My wife received a letter yesterday informing her that the company she has worked for the past 22 years was discontinuing their yearly Christmas bonus. If the rationale was the poor economy or falling stock prices it would be sad but understandable, but the rationale was the Christmas bonus only rewarded seniority and that is unfair. According to modern business, rewards must only be given for production and not faithful service.
Production above and beyond the average should be rewarded, but faithfulness should not be ignored. Results cannot always be guaranteed. 101 things may arise that can stifle results. Yet, if the only rewards are given for production, it throws open the door to unethical and even illegal behavior as people scramble to produce the numbers needed to earn that elusive bonus.
Above and beyond all else, God demands not that we produce, but that we remain faithful. Thankfully, God’s eternal bonuses are not tied to results but rather our faithfulness to Him in this life. God does not crack the whip demanding we witness to 500 people today, with 100 of them making the decision to follow Christ. God does not lay out quotas demanding that we give $1,000 per week whether we have it or not.
God’s only requirements for us are that we remain faithful and that we do the best we can. Unlike results driven earthly businesses, God is patient and understanding of both our abilities and our disabilities. God encourages us to use what He has given us to the best of our ability and as we do, we receive His blessings now and the hope of His eternal rewards.
My prayer for over 40 years has been that no matter what, the Lord would find me faithful. My heart’s desire is not to be famous, well-liked or some great leader but rather for the Lord to find me faithful. I have often said that all I want written on my tombstone is; faithful to his Lord. There is nothing I want in this life other than to be found faithful to Him who has remained faithful to me all these years.
In my life, I have sold books, cars, pet supplies and Bible classes. I have been pushed, prodded and threatened all with a view to greater production. I have been fired, laid off and sent out to pasture due to lack of results. Years ago I turned my back on this world and willingly decided to spend my life taking care of my wife, our animals, our home and those people God has allowed me to be a blessing to.
There is nothing that generates stress, depression, anger and anxiety more than being driven to produce. There is nothing that generates peace, joy, love and hope more than striving to be found faithful and knowing you did the best you could do. I pray that when this life is over, my Lord welcomes me with outstretched arms saying “welcome home my good and faithful servant”.
I pray that prayer as well... may I be found faithful in Him. We get a bit messed up when we read the parable of the talents sometimes. Yes, the servants with the five and two talents did double what they had but that was a result of faithfulness. They had faithfully served him productively in his absence. The last servant had not. Even if the last servant would have increased his talent by just a bit as opposed to doubling it, I believe he would have been found faithful for the master had said he could have at least put it in the bank to earn some interest.

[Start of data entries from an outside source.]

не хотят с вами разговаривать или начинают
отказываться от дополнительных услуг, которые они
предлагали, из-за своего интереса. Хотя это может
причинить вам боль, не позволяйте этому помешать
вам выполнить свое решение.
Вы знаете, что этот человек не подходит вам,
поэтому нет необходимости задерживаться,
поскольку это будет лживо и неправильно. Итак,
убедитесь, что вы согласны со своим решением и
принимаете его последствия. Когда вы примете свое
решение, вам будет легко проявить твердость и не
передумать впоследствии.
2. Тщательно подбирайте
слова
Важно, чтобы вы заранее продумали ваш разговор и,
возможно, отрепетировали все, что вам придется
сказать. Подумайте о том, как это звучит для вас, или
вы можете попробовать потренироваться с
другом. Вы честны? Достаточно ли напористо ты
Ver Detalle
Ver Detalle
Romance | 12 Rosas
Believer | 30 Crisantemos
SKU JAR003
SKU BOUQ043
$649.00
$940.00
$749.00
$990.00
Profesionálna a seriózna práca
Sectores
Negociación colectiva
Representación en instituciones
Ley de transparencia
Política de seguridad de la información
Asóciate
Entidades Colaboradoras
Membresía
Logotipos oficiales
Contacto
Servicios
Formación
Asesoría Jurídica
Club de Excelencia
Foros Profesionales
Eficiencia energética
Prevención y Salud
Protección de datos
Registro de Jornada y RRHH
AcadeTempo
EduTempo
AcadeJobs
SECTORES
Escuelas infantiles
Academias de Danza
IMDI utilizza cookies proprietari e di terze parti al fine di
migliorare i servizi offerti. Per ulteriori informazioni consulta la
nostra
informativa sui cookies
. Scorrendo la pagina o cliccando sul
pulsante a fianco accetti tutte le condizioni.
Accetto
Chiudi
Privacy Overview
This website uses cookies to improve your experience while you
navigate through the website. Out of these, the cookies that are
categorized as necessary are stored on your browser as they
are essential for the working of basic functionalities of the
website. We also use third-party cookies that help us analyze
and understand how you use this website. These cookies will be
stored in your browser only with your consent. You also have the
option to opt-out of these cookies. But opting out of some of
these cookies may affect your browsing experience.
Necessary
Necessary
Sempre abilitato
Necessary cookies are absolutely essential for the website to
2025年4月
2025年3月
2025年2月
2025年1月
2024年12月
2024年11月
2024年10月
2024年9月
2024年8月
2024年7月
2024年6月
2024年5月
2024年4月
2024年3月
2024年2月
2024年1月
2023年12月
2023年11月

May we all be found faithful!
What an awesome world we would live in if mankind could just see and live this. Rather than wanting more and more and more and driving themselves to insanity, poor health, lust, greed and a completely dissatisfied life.
Praying God will give back that bonus ten fold in another way.
To be found "faithful" in God's eyes -what greater thing could there be.
i noticed that if i watch less tv( i do now) and dont stick my head in the newspapers and magazines like i use to, then I dont want or need"alot of stuff. be blessed and thank you
Oh, My Honey. Why did I not see this before ordering your tombstone? I am so very sorry. Your tombstone should say "Faithful to His Lord". I am so very sorry that it does not.